A lot of fuss over some rocks


The Cross was just wood?

Suppose you found yourself standing before the Cross-- the real, physical, wooden structure upon which Jesus died for our salvation.

Would you throw yourself prostrate before it?

Or would you merely see wood-- a potentially useful raw material? Perhaps it could be used in the construction of a new house, or chopped up for firewood.

 

Or turned into toothpicks


Mary was just a woman?

There is nothing wrong with burying the dead. There is nothing wrong with using wood to make things that humans need. These are good things.

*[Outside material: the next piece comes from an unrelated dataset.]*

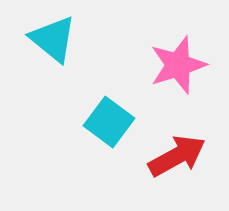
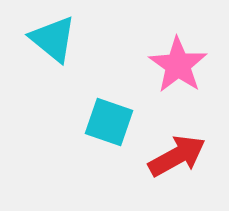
pink star: rotated 20 degrees counterclockwise
cyan square: rotated 18 degrees counterclockwise
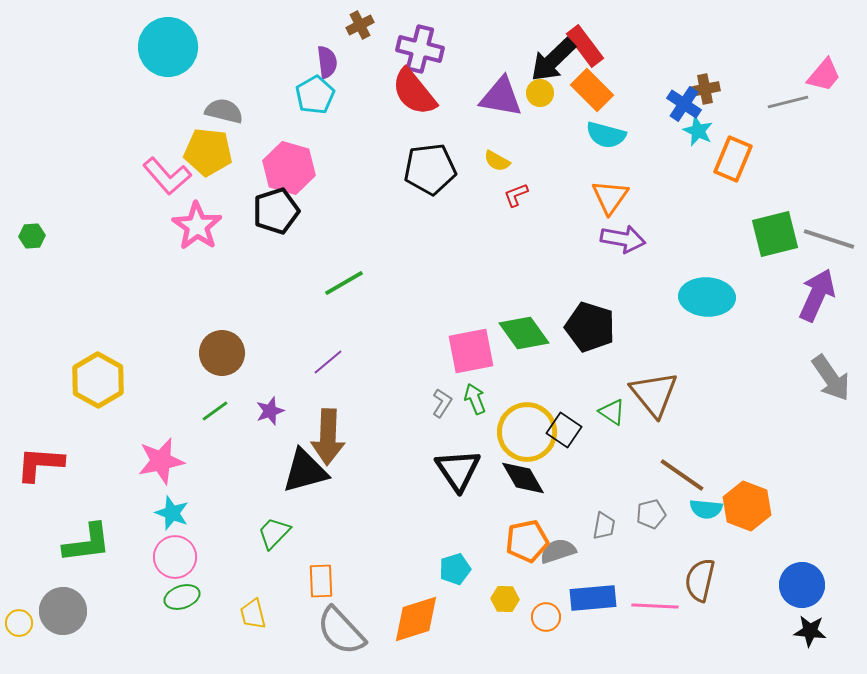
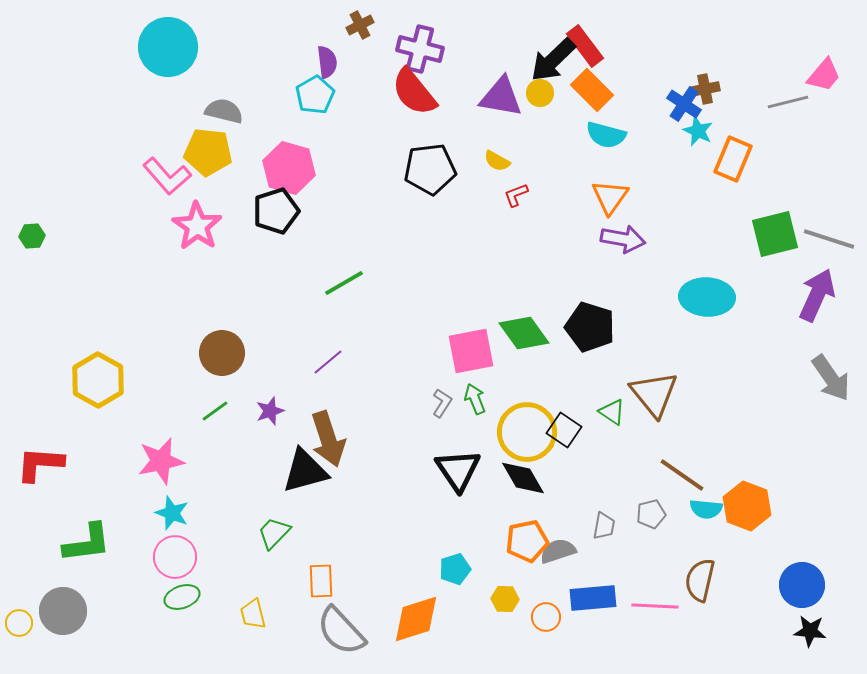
brown arrow at (328, 437): moved 2 px down; rotated 20 degrees counterclockwise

There is something wrong, however, with taking something incredibly sacred and using it like any other ordinary object.

If rock and wood can be holy, why not a woman?

There is nothing wrong with a woman having marital relations with her husband. This is a good thing. But Mary was no ordinary woman, just as the Tomb was no ordinary bunch of rocks, and just as the Cross was no ordinary wood.

Moreover, unlike rock and wood, Mary was not an inanimate object. The Tomb and the Cross did not willingly consent to participate in the salvation of mankind. Mary did.

"Behold the handmaid of the Lord; be it unto me according to thy word" (Luke 1:38)

One last thought experiment.

Suppose, Christian reader, you find yourself standing before the Mother of your Lord. It is really her, physically there in front of you. Her face, her hair, her hands. You can recognize her Son's likeness in her features-- or rather, you can recognize her likeness in His features, since He inherited His humanity from her. This is she, Theotokos, God-Bearer, Ark of the New Covenant, whose body grew and carried and birthed and nursed the Savior of Mankind, she who loved Him first and best.

Will you greet her as you would any ordinary woman?